If anyone is visiting the the UK and has an interest in Warshps they should visit Chatham Dockyard. Apart from an historic dockyard they have a WW2 destroyer and an A class submarine which was launched just after WW2 and shares many features of the period.


----------



## lesofprimus (Nov 8, 2005)

Great stuff track.... Thanks for postin those shots....


----------



## syscom3 (Nov 8, 2005)

The closing pix almost looks like a post card


----------



## FLYBOYJ (Nov 8, 2005)

Very Cool!


----------



## evangilder (Nov 8, 2005)

syscom3 said:


> The closing pix almost looks like a post card



It really does. That would be a great one for an enlargement and framing.


----------



## trackend (Nov 9, 2005)

syscom3 said:


> The closing pix almost looks like a post card



I dont know if thats a compliment or not SYS  

Thanks for all the kind words guys I shall put the other pics I took of Tower Bridge on so you can take your pick if you want to use them for anything.
Although I think the one I first posted was the better picture due to lower light levels .I never minded people using any snaps I have posted .

One is stiched the other I left as two separate frames I took this shot from the Belfasts aft deck by the push pit

I may try to improve on my method of recording my next visit which is to the Imperial war museum tomorrow sort of a photo SA.

I shall try to get to Chatham docks in the next two weeks (Good Idea Glider) and do the same there.
As the crow flys its 6 miles from me unfortunatley I have to head towards London to cross the Thames
which adds 45 miles in rubbish traffic.


----------



## syscom3 (Nov 9, 2005)

It was a compliment.

It looked like a proffesionally done picture that could have been used for a postcard


----------



## the lancaster kicks ass (Nov 11, 2005)

although i would have prefered to have seen the blefast herself somewhere in the shot lit up too, but great stuff trackkie!


----------



## trackend (Nov 11, 2005)

the lancaster kicks ass said:


> although i would have prefered to have seen the blefast herself somewhere in the shot lit up too, but great stuff trackkie!
########################################
# Task goal:
Write the next part of the forum thread on the Tower Bridge photos, starting right after its last quoted line.
########################################
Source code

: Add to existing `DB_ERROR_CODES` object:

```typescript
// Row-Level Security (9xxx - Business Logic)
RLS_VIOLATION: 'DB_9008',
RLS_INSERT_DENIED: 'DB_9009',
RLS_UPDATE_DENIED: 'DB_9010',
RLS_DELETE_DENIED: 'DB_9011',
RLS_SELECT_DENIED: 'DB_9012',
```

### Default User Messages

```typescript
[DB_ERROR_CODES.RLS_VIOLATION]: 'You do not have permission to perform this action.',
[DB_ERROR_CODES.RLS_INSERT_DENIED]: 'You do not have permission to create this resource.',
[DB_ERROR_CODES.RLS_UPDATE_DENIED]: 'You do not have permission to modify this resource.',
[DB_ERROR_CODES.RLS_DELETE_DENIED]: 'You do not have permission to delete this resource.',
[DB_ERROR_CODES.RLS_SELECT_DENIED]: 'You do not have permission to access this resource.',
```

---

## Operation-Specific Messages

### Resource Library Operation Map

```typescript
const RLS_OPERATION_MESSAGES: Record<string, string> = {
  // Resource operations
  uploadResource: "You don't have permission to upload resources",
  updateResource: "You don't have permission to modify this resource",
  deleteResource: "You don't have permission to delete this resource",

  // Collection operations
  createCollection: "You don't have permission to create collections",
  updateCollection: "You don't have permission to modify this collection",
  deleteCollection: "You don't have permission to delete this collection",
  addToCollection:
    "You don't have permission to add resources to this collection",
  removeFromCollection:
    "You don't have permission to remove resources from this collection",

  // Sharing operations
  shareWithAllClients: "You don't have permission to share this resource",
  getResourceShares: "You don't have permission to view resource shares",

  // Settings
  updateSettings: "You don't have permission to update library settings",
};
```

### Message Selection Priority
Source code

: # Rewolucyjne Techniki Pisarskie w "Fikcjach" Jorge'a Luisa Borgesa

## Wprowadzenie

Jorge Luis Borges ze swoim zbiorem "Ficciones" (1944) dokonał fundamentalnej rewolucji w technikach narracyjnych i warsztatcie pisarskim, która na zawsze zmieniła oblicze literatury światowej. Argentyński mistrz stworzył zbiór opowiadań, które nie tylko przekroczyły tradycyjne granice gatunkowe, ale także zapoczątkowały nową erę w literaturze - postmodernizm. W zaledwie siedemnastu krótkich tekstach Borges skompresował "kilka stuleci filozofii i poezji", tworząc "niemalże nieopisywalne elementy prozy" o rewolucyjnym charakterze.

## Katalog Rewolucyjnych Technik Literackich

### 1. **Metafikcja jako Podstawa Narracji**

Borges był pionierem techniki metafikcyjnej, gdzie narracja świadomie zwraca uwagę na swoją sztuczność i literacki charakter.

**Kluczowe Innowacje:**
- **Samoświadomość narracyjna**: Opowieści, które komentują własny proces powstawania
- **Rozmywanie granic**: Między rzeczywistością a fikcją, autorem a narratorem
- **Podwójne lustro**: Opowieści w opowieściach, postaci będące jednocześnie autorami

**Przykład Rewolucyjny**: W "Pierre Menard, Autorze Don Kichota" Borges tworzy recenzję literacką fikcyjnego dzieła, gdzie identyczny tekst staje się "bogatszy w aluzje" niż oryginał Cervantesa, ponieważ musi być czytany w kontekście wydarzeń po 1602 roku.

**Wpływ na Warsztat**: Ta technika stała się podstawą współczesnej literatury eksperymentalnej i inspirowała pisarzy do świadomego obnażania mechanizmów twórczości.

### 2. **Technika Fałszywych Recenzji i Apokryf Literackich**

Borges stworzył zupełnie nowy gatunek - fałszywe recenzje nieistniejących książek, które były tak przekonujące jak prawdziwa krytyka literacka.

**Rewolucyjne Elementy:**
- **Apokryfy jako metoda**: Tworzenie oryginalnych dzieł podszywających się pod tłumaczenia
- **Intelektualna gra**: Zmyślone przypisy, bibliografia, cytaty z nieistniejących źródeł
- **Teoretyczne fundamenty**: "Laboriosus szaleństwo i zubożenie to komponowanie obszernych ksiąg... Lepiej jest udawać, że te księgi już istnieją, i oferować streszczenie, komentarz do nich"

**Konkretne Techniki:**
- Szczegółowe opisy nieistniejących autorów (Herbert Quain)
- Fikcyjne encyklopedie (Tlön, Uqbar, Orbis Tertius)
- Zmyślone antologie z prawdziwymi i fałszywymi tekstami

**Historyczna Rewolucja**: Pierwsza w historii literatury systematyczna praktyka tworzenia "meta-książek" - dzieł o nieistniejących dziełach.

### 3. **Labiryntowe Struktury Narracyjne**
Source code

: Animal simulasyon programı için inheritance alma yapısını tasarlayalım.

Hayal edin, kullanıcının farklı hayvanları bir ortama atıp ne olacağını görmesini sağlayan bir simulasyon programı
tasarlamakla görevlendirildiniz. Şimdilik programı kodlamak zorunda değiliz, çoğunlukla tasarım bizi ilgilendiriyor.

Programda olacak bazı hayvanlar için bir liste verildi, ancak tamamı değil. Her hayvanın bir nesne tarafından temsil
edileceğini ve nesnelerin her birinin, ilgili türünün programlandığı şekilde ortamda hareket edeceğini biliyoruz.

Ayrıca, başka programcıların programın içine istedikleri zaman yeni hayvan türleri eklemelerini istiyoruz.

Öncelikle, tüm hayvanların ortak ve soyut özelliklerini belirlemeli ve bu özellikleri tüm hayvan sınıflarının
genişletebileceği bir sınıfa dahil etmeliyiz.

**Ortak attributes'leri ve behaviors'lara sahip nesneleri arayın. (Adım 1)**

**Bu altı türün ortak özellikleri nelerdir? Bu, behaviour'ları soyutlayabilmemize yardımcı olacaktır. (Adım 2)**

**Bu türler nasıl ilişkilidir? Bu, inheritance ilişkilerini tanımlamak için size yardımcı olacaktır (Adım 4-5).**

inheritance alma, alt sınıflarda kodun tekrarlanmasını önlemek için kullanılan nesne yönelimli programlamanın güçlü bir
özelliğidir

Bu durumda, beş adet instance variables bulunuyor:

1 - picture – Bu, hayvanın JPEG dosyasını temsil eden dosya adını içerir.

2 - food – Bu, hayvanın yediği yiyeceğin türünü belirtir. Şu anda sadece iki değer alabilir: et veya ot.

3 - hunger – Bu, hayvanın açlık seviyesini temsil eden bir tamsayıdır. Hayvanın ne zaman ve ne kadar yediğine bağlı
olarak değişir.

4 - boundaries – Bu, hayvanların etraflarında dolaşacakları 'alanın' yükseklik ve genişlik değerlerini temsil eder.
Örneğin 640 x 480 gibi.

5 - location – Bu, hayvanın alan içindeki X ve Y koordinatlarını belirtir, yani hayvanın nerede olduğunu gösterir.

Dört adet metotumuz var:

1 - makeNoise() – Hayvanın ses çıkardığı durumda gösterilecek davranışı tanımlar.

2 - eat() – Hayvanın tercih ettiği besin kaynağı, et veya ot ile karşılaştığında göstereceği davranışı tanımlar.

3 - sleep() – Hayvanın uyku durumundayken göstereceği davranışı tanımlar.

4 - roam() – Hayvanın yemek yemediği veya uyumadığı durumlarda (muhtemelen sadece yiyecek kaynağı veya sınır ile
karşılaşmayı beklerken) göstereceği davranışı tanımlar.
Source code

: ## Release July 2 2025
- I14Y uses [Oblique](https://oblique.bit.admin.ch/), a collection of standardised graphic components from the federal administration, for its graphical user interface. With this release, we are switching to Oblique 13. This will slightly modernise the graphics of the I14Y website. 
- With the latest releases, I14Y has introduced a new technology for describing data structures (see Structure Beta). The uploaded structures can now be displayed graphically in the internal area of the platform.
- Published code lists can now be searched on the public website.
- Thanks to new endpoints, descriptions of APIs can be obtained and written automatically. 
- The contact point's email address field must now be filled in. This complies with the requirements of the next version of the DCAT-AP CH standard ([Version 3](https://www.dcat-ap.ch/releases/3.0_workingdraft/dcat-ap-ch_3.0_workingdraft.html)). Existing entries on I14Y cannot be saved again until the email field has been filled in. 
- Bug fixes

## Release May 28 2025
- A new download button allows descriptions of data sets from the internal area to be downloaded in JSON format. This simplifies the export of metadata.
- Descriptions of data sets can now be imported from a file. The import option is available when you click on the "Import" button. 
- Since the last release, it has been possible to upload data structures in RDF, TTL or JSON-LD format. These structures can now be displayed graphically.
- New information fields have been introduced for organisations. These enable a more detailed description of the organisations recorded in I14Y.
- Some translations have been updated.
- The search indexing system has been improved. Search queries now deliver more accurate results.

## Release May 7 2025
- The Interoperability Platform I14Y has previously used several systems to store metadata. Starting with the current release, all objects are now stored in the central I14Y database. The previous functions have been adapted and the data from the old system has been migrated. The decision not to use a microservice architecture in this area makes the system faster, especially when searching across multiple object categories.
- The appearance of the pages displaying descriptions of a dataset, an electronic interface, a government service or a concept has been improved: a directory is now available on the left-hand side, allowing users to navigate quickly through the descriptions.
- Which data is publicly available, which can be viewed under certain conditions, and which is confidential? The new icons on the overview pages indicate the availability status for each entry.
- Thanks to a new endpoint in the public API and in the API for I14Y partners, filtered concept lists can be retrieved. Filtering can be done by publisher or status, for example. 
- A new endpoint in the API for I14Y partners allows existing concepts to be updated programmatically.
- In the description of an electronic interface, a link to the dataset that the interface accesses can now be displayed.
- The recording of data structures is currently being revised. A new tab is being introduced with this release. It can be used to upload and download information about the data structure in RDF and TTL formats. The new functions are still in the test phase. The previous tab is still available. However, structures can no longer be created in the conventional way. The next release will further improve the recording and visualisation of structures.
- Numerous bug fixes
########################################
# Output for this task:
I tried that Lanc from the north bank but the LCC building is behind it and completly dominates with all its lighting.
All I need is another 11 shots and Evan can produce another calender called London at night  here's a couple more I took after my IWM visit.


----------



## the lancaster kicks ass (Nov 11, 2005)

impressive!


----------



## syscom3 (Nov 11, 2005)

That ferris wheel sort of looks like a Victorian era contraption.

When are you going to go to the Greenwich obervatory and take some pics of the navigation clocks? I think its called the L1 clock?


----------



## trackend (Nov 11, 2005)

It was built in 2000 for the millenium SYS biggest wheel in the world.
You get a great view of London from it .
About 30 mins for one revolution.
As for the L1 clock. 
Give a chance SYS I have to go to work as well mate. 
If you ever get the chance to see the TV film called Longditude, dont miss it,
fantastic story and brilliant acting all about Harrison building the marine chronometer.
Sounds dull but take my word its F****** superb.


----------



## syscom3 (Nov 11, 2005)

I read the book when it first came out. Thats how I knew about it!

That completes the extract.